(Given entries begins)

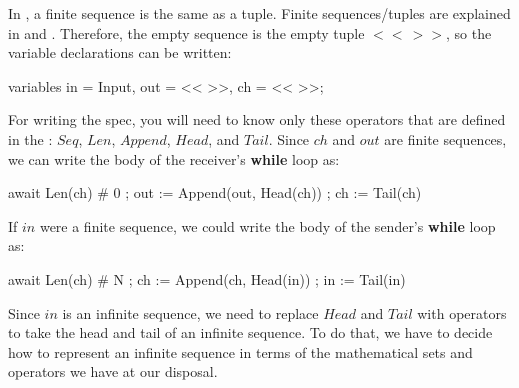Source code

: \documentclass[fleqn,leqno]{article}
\begin{document}
In \tlaplus, a finite
sequence is the same as a
tuple.  Finite sequences/tuples are explained in 
and
  .
Therefore, the empty sequence is the empty tuple $<<\,>>$, so the variable
declarations can be written:
\begin{display}
\begin{nopcal}
variables in = Input, out = << >>, ch = << >>;
\end{nopcal}
\begin{tlatex}
\end{tlatex}
\end{display}
For writing the spec, you will need to know only these
operators that are defined in  the 
  :
$Seq$, $Len$, $Append$, $Head$, and $Tail$.  Since $ch$ and $out$ are
finite sequences, we can write the body of the receiver's \textbf{while}
loop as:
%
\begin{display}
\begin{nopcal}
await Len(ch) # 0 ;
out := Append(out, Head(ch)) ;
ch := Tail(ch)
\end{nopcal}
\begin{tlatex}
%
%
%
\end{tlatex}
\end{display}
If $in$ were a finite sequence, we could write the body of the sender's
\textbf{while} loop as:
\begin{display}
\begin{nopcal}
await Len(ch) # N ;
ch := Append(ch, Head(in)) ;
in := Tail(in)
\end{nopcal}
\begin{tlatex}
%
%
%
\end{tlatex}
\end{display}
Since $in$ is an infinite sequence, we need to replace $Head$ and $Tail$
with operators to take the head and tail of an infinite sequence.  To do
that, we have to decide how to represent an infinite sequence in terms of
the mathematical sets and operators we have at our disposal.  
\end{document}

(Given entries ends)

**Assignment:** Omit the pictures; restate every entry word for word.

**Problem solution:**
Source code

: \documentclass[fleqn,leqno]{article}
\begin{document}
In \tlaplus, a finite
sequence is the same as a
tuple.  Finite sequences/tuples are explained in 
and
  .
Therefore, the empty sequence is the empty tuple $<<\,>>$, so the variable
declarations can be written:
\begin{display}
\begin{nopcal}
variables in = Input, out = << >>, ch = << >>;
\end{nopcal}
\begin{tlatex}
\end{tlatex}
\end{display}
For writing the spec, you will need to know only these
operators that are defined in  the 
  :
$Seq$, $Len$, $Append$, $Head$, and $Tail$.  Since $ch$ and $out$ are
finite sequences, we can write the body of the receiver's \textbf{while}
loop as:
%
\begin{display}
\begin{nopcal}
await Len(ch) # 0 ;
out := Append(out, Head(ch)) ;
ch := Tail(ch)
\end{nopcal}
\begin{tlatex}
%
%
%
\end{tlatex}
\end{display}
If $in$ were a finite sequence, we could write the body of the sender's
\textbf{while} loop as:
\begin{display}
\begin{nopcal}
await Len(ch) # N ;
ch := Append(ch, Head(in)) ;
in := Tail(in)
\end{nopcal}
\begin{tlatex}
%
%
%
\end{tlatex}
\end{display}
Since $in$ is an infinite sequence, we need to replace $Head$ and $Tail$
with operators to take the head and tail of an infinite sequence.  To do
that, we have to decide how to represent an infinite sequence in terms of
the mathematical sets and operators we have at our disposal.  
\end{document}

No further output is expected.